Access to pet-friendly hostels is their first step towards independent housing. With homelessness on the rise due to the economic impact of COVID-19, it was important to us to launch this scheme before Christmas, as winter sets in.”
Co-founder Sam Joseph added: “We hope this scheme will enable hostels that have previously not been pet friendly to start welcoming pet-owning residents.”
StreetVet has seen a huge increase in people seeking their services during 2020, with a 50% increase in clients in Bournemouth during lockdown alone.
StreetVet ambassador, the presenter, writer, broadcaster and animal-lover Clare Balding says: “This is a simple idea that will make an absolutely huge difference to pet owners experiencing homelessness and is a brilliant extension of StreetVet’s excellent work treating pets on the streets. T
he charity has made it as simple and low cost as possible for hostels to become accredited, helping keep people and their pets together. Pets are more than animals, they are our family and friends. No pet lover would want to be separated from their pet, especially when going through a very difficult time in their life.”
The pet charity Blue Cross supported StreetVet in generating educational content for the scheme. Tracy Genever, Head of Education Services, Blue Cross, says: “A common barrier to hostels becoming pet friendly is that their staff are not confident supporting pet-owning residents. This scheme tackles that problem at its root by providing hostel staff training as well as wrap-around veterinary support.”
Sean Fitzgerald, manager of The Elms, the first StreetVet pet-friendly accredited hostel says: “We wanted to be part of this scheme because we see the benefits pets bring their owners every day with our residents. The accreditation process is thorough but it’s also simple, with all the support you need provided by StreetVet. The scheme helped us improve our pet policies and we know StreetVet will be there whenever we need them in an emergency. We would encourage as many hostels as possible to get involved.”
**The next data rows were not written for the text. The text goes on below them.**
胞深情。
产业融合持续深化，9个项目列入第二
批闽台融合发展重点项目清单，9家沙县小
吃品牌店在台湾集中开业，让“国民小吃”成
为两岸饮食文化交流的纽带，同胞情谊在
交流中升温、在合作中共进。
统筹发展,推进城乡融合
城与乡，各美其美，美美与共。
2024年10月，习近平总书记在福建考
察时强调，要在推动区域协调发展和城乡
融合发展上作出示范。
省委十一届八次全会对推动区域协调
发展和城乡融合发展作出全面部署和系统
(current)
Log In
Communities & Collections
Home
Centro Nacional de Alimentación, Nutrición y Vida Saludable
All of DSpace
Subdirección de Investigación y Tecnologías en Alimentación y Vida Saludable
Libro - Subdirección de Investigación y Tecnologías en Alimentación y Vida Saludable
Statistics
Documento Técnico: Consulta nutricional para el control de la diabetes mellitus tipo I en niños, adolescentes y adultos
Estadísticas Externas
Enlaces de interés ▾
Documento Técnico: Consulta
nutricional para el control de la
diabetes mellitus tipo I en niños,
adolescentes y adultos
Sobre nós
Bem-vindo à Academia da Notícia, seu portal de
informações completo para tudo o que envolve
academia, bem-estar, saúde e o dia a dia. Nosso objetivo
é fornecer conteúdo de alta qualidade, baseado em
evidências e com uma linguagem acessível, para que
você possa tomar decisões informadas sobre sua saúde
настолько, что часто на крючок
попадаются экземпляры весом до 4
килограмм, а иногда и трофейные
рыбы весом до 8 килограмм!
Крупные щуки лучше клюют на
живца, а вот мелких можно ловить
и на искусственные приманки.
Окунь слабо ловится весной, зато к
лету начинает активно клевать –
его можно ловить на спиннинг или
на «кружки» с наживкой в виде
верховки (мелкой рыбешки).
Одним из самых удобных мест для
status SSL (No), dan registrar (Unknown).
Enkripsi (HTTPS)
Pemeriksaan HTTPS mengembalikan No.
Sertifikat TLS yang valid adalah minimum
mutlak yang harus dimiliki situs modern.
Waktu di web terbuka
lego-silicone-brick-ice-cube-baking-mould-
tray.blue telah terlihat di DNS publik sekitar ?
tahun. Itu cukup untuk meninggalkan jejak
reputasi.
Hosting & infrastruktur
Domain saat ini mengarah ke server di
It is StreetVet’s hope that local community groups, schools and even individuals will fundraise for local hostels to join the scheme by helping to cover the annual accreditation fee. Hostels interested in learning about the scheme are invited to contact StreetVet (firstname.lastname@example.org).
Whilst the hostel accreditation scheme will make a huge difference to people and their pets, it’s only the first step to helping pet owners experiencing homelessness access accommodation. StreetVet co-founder Sam Joseph explains: “Once people have been temporarily housed with pets, they still face hurdles to access permanent accommodation, due to many landlords banning pets. For this reason, StreetVet is also supporting Jasmine’s Law and has shared our policies and procedures in the hope they can also be applied to permanent rented accommodation.
Our charity’s purpose is to protect the human-animal bond and keep our clients and their pets together.” Andrew Rosindell, MP for Romford, who introduced the Jasmine’s Law legislation to Parliament as a Private Member’s Bill explains: “Responsible pet owners are forced to give up beloved pets if they need to move and are unable to find an affordable place to rent where their pet is also allowed, while homeless pet owners are faced with the choice of giving up their pet or staying on the streets. “No pets” policies can have a terrible impact on individuals and families. More often than not, these policies are completely unnecessary.”